The Joomla! Forum ™

Hello Dear Friends,

I provide technical support for various hosting companies.  Most of them utilize an application called "Fantastico" which automatically installs Joomla.  Fantastico also offers automatic upgrades when there are new upgrades to Joomla.  However, the problem seems to be that even though we send notices to clients about the available upgrade for their Joomla, they seem not to upgrade.  This results in their site being hacked (they get mad), as well, usually its hacked by a Nigerian spammer that sends loads of spam emails out trying to find a suitable foreign partner to withdraw millions of dollars under some false pretense. 

Now down to my question.  Other than suspending the users accounts until they upgrade, is there anything that I can include in my mod_security that might be able to catch the various hacks in Joomla? Keeping in mind that this is a stopgap measure until the user upgrades their Joomla version?

Thank you for allowing me to post my question in this forum, it has been very helpful to me in th past, and this is my very first post here.

_________________
Sebastian Rametta
http://sebastian-rametta/
"Be nice to nerds, chances are you'll end up working for one."

This is not going to answer your question, but there sometimes are reasons a person would be slow to upgrade, especially using Fantastico.

One would be if the person has made programming mods to php files in a standard Joomla install.
another would be if the person installed 3rd party products
and yet another would be not being able to test compatibility with current installed 3rd party components etc. Such was/is the case of moving from Joomla 1.0.12 to 1.0.13 with Virtuemart installed. The change in the user password hash broke the Virtuemart store until a patch was applied.

Lets face it, many people know little about Joomla, upgrading, running a local server for testing, the web in general, etc. If someone set up a website using Joomla, installed some 3rd party components, and you sent a message to upgrade to the latest version using Fantastico, they did as instructed and from their point of view the upgrade broke something on their website, who would they be mad at?

I would try to encourage web hosts to set register globals off, safe mode off, etc. and provide a FAQ about how to make the proper adjustments to a Joomla install in lay terms to increase security. How to set up a local test server etc. to help them learn.

_________________
Phil D
Unrequested private messages and/or emails may not get a response.
Please give me a simple question, so that I don't have to think, because if I think, I might find answers that don't fit the question.
http://forum.joomla.org/ Security Moderator

one of the major issues with fantastico is that is installs joomla defaul - with 777 perms on its folders.

There USED to be a cpanel thing that would force upgrade all installations of whatever to the latest version.

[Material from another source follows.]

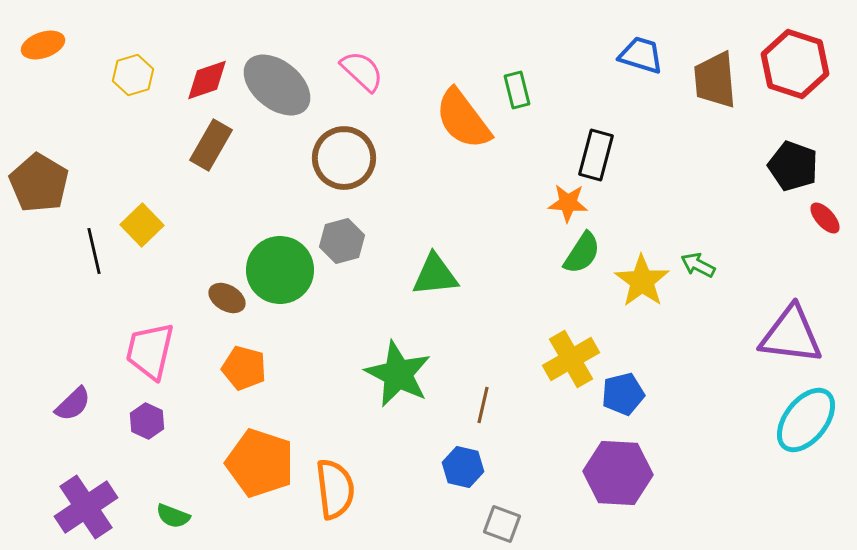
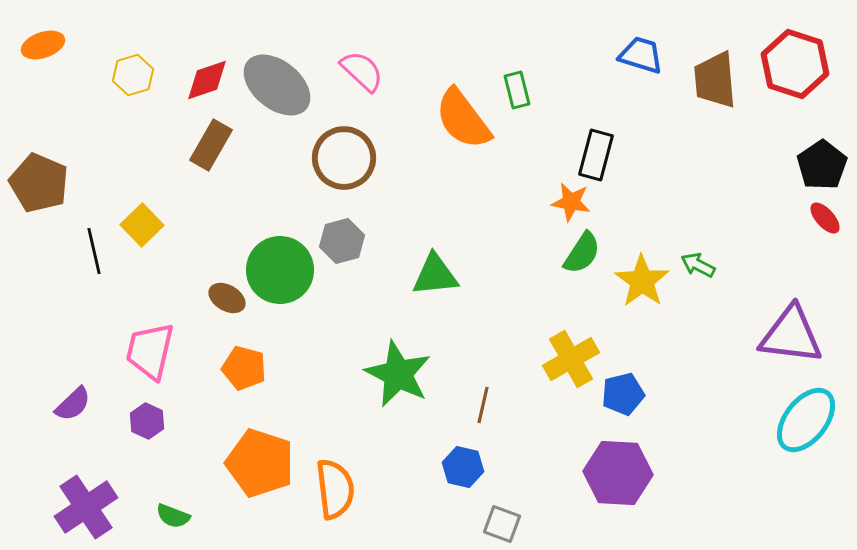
black pentagon at (793, 166): moved 29 px right, 1 px up; rotated 18 degrees clockwise
brown pentagon at (39, 183): rotated 8 degrees counterclockwise
orange star at (568, 203): moved 3 px right, 1 px up; rotated 6 degrees clockwise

On my two main hosting sites, i email out notice of the latest version of something and then if i get no reponse suspend them. that usually makes them listen.

_________________
HU2HY- Poor questions = Poor answer
Un requested Help PM's will be added to the foe list and possibly just deleted
{Community.Connect Administrator }{ Showcase & Security Moderator}

Wow, that quote right there is very powerfull, and it really hit home with me.  You are 100% correct.  People are installing Joomla with a click of a button, they don't need to know anything about joomla, permissions, paths or programming, all they need to do is click a button.   Then, they go in mod their themes, upload their content and their site is set.  I can see how daunting and scary a task it could be to click an upgrade button, in their eyes they could be thinking:  "what if I hit upgrade and my site breaks..  I don't know a thing about this except clicking this button, I will be at the mercy of my host to fix it!".

Thanks for putting this into perspective Phil.

_________________
Sebastian Rametta
http://sebastian-rametta/
"Be nice to nerds, chances are you'll end up working for one."